◆ **WORK REQUIRED**
How many of the lines below have the word "Další" in them? The answer is that number and nothing more.

◆ **SUPPLIED DATA**

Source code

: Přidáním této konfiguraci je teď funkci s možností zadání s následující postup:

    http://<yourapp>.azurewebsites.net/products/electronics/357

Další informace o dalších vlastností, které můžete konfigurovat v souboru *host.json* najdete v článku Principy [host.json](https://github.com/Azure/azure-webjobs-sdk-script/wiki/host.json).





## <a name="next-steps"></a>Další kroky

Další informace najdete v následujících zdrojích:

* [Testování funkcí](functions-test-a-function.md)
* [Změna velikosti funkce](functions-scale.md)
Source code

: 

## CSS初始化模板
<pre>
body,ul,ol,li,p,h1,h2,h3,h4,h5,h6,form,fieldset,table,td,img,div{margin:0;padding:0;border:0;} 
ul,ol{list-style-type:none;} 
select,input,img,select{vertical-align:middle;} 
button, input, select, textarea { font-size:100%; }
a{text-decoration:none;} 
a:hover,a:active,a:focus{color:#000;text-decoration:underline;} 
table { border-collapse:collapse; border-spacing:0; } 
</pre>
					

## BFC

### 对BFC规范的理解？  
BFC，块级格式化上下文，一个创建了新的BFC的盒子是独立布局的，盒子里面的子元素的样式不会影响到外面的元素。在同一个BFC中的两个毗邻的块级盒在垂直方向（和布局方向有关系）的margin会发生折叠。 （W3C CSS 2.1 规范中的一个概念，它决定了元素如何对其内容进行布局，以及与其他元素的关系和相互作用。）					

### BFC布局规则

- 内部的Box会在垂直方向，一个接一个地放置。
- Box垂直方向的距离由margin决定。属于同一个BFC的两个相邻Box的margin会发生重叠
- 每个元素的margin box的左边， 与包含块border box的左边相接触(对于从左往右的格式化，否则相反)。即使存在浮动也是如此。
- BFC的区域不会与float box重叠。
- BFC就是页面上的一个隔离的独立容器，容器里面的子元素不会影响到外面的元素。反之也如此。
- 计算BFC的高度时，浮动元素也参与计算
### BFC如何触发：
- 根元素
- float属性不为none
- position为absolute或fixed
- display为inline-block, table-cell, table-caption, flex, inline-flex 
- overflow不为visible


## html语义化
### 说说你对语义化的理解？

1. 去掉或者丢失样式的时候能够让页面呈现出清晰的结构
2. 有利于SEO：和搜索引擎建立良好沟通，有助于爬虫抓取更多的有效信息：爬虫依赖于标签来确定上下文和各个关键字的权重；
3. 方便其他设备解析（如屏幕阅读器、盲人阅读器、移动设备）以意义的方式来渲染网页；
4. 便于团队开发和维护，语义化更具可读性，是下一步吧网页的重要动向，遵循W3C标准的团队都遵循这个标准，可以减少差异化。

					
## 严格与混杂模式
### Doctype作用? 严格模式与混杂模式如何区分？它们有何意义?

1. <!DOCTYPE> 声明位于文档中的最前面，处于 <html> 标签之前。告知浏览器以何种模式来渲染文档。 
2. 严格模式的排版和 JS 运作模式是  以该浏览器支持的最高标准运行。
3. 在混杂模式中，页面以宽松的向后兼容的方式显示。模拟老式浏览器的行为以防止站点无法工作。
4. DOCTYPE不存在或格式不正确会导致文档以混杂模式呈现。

◆ **SOLUTION TO THIS PROBLEM**
3